FIALS, NURSIND e NURSING UP hanno scelto di non sottoscrivere il verbale di confronto, con senso di responsabilità e coerenza rispetto a quanto stabilito nel precedente documento condiviso a maggio. In quell’occasione, era stato assunto l’impegno reciproco di valorizzare la tariffa oraria da 50 a 60 euro per i professionisti del comparto.
Un impegno oggi disatteso.
Nel frattempo, Regione Lombardia:
1. Sottoscrive protocolli d’intesa con i NAS per accertare come si abbattono le liste d’attesa nelle aziende;
2. Lancia dichiarazioni pubbliche contro i Direttori Generali “incapaci”, suggerendo loro di “cambiare mestiere”;
3. Ma quando si tratta di valorizzare davvero chi tiene in piedi il sistema, sceglie il risparmio.
Oggi si stabilisce che i 15 milioni di euro integrativi saranno destinati senza alcuna maggiorazione della tariffa oraria, con il risultato che i 50 euro lordi previsti si tradurranno, con la tassazione ordinaria (non più al 15%), in poco più di 30 euro netti per infermieri, ostetriche, tecnici sanitari e tutte le altre professioni.

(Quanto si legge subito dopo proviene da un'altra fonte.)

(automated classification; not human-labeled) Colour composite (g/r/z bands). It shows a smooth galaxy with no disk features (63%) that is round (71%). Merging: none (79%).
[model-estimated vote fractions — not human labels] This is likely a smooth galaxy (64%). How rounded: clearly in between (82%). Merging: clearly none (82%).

Una cifra inaccettabile, in netta contraddizione con quanto promesso e concordato nei mesi precedenti.
Ma c’è di più:
CGIL e UIL, che non hanno sottoscritto la preintesa nazionale del CCNL proprio per contestarne i contenuti economici, oggi firmano in Regione Lombardia, unitamente alla CISL, un documento che ne riproduce integralmente gli effetti.
È lecito chiedersi: qual è la loro linea sindacale? A Roma contestano, a Milano firmano.

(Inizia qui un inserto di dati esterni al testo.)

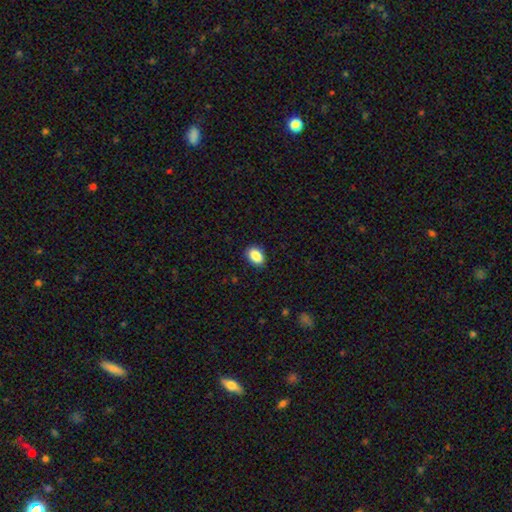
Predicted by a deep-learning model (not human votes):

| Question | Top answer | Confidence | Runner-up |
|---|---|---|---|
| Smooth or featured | smooth | 89% | star or artifact (8%) |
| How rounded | in between | 81% | round (18%) |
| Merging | none | 88% | minor disturbance (9%) |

Inoltre, si definisce come “successo” un finanziamento che ammonta a poco più di 38 milioni, contro i 53 milioni del 2024, cioè 15 milioni in meno. Il rischio concreto è che queste risorse non bastino fino a ottobre, con ulteriore instabilità nei servizi. Ma nel comunicato di CGIL e UIL non una parola viene spesa sui professionisti, sulle condizioni operative, sulla reale sostenibilità delle prestazioni.

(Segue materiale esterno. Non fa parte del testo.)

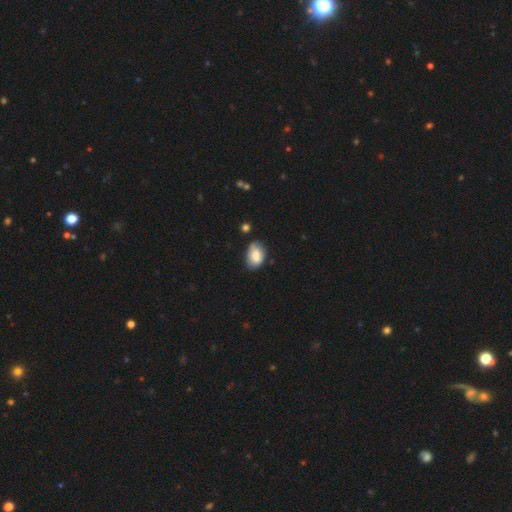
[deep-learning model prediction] Smooth or featured? smooth (81%)
How rounded? in between (88%)
Merging? none (61%)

FIALS, NURSIND e NURSING UP non si prestano a scelte di facciata né ad accordi propagandistici. Abbiamo scelto di non firmare perché non intendiamo legittimare un impianto penalizzante, incoerente e privo di reale attenzione per la valorizzazione del lavoro.
Siamo convinti che i professionisti del Servizio Sanitario meritino ben più di compensazioni ridotte e promesse non mantenute. Le prestazioni aggiuntive, lo ribadiamo, sono su base volontaria, e solo una reale valorizzazione può garantirne la continuità.
In un contesto di cronica carenza di organico e sovraccarico di responsabilità, continuare a ignorare il tema del riconoscimento economico è miopia istituzionale e disprezzo per chi garantisce la tenuta del sistema.
Noi stiamo dalla parte dei lavoratori e delle lavoratrici. Con coerenza, rispetto e determinazione.
Il tempo della propaganda è finito. Ora servono risposte serie e impegni mantenuti.